Dave Moore: Fighter for Civil Rights and Working People
This video celebrates the life of Dave Moore, a community activist, union organizer, and fighter for civil rights and working people. Born on April 6, 1912, in South Carolina, Moore and his family moved to Detroit when he was young. He became involved in union organizing workers and helped organize the Ford hunger march in 1932. The march turned violent, and five men were shot. The event "made me a changed man," Moore said, who now questioned "the so-called leaders of our government."
"I saw the hunger, despair, suffering, and it changed me. It changed me and my thinking."
Moore was later hired at Ford and led a walkout that was instrumental in organizing the workers. Soon after, the National Negro Labor Council was formed, and Moore was instrumental in the 1951 founding convention in Cleveland. Workers picketed American Airlines offices for three days until a delegation, which included Moore, was called in to speak to the American Airlines president.

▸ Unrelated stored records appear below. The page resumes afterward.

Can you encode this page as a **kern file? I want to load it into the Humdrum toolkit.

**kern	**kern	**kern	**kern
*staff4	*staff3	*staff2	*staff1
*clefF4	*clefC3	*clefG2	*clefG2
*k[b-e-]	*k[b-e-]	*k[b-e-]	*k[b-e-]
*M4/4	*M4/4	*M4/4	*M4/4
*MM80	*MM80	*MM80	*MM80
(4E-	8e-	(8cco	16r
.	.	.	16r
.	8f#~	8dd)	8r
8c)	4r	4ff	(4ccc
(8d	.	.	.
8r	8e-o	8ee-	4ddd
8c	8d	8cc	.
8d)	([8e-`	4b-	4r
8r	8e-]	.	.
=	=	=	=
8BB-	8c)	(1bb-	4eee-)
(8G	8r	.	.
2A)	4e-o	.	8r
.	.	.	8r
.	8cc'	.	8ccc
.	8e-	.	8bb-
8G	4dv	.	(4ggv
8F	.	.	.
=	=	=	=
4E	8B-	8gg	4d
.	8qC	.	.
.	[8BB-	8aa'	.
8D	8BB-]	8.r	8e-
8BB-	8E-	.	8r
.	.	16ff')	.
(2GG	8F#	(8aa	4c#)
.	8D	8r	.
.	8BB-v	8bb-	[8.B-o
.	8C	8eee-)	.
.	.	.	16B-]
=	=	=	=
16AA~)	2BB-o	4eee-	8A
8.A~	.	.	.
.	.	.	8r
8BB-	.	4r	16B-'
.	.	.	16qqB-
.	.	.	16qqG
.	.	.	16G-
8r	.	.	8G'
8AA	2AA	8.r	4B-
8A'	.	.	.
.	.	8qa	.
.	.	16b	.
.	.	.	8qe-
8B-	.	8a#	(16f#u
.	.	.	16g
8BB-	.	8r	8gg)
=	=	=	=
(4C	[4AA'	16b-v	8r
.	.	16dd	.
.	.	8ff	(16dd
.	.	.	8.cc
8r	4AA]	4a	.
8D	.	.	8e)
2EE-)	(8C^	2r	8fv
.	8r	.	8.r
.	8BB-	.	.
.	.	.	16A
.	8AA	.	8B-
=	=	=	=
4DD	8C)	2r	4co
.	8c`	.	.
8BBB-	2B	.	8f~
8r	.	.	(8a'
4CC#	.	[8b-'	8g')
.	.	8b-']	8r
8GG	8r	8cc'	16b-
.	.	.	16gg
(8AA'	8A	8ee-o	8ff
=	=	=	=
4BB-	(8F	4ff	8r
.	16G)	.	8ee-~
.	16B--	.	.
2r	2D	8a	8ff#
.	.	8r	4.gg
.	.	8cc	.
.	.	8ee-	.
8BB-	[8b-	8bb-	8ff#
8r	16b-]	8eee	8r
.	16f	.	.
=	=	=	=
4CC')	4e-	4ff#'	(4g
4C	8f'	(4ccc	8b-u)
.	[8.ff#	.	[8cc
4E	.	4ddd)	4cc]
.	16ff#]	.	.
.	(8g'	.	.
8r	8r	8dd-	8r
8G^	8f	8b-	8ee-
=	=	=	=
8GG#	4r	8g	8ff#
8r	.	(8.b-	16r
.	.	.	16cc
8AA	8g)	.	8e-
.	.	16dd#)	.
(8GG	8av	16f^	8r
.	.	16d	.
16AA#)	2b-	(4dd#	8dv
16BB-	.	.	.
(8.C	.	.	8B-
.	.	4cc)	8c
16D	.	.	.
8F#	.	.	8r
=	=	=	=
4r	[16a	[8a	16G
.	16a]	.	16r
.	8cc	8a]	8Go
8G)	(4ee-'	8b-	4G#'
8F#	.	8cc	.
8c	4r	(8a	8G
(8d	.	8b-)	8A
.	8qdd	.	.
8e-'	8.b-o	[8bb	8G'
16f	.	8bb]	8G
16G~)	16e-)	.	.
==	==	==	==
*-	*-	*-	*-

The video alternates between historical photographs and interviews with Moore as it recounts his life story. USA Today concluded: "It is hard to find key labor issues in the first half of the 20th century that this 96-year-old African-American United Auto Workers union icon was not directly involved in or affected by."
Interview conducted by Dave Elsila. Video produced by Elsila, Bob Ingalls, and Al Benchich.